Bigger famers are happy too, but have bigger challenges to face. Hartej Singh Mehta, from Mehta village in Bathinda, took to organic farming after pest attack damaged his entire crop in the early 1990s. He gradually shifted to organic and his 11-acre farm turned fully organic around 12 years ago. He says that while people’s yields have been falling, theirs is on a rise. “Though our crop too was damaged this year, we were able to save seed. Our forefathers followed a system. We played into the hands of corporates and lost our traditional knowledge. But Earth is furious. We need to go back to our roots and set things right. However, mindsets can’t be changed that soon, we know. But we have made a start,” he says.
Food for thought or a thought for food. Either ways, it works for us. Doesn’t it?
Fresh from rooftop
For some, awareness also leads to DIY, no matter if there is a farm or not. Anoop Kapoor, a Chandigarh-based businessman, is among them. His rooftop flourishes with 10 to 12 varieties of vegetables planted in 160 pots.
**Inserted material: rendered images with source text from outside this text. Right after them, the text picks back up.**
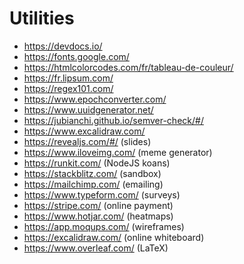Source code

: # Utilities

- https://devdocs.io/
- https://fonts.google.com/
- https://htmlcolorcodes.com/fr/tableau-de-couleur/
- https://fr.lipsum.com/
- https://regex101.com/
- https://www.epochconverter.com/
- https://www.uuidgenerator.net/
- https://jubianchi.github.io/semver-check/#/
- https://www.excalidraw.com/
- https://revealjs.com/#/ (slides)
- https://www.iloveimg.com/ (meme generator)
- https://runkit.com/ (NodeJS koans)
- https://stackblitz.com/ (sandbox)
- https://mailchimp.com/ (emailing)
- https://www.typeform.com/ (surveys)
- https://stripe.com/ (online payment)
- https://www.hotjar.com/ (heatmaps)
- https://app.moqups.com/ (wireframes)
- https://excalidraw.com/ (online whiteboard)
- https://www.overleaf.com/ (LaTeX)
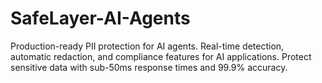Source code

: # SafeLayer-AI-Agents
Production-ready PII protection for AI agents.  Real-time detection, automatic redaction, and compliance features for AI applications. Protect sensitive data with sub-50ms response times and 99.9% accuracy.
What began as a hobby has grown into a passion. And he says nothing beats fresh salad from the kitchen. “I would not want to exaggerate, but it meets around 20 per cent of my household consumption,” he beams. Pallavi Sharma, an MSc student in Bathinda, has been growing vegetables on the terrace for last two years. She says there is no better food than that made of vegetables from your own kitchen garden.
Similarly, Amrinder Kaur, who runs a school in Bathinda, has been tending to her kitchen garden ever since she attended a training workshop organised by KVM. She converted her fallow plot into a kitchen garden and grows around ten kinds of vegetables. She has been doing composting and mulching and is happy with the results.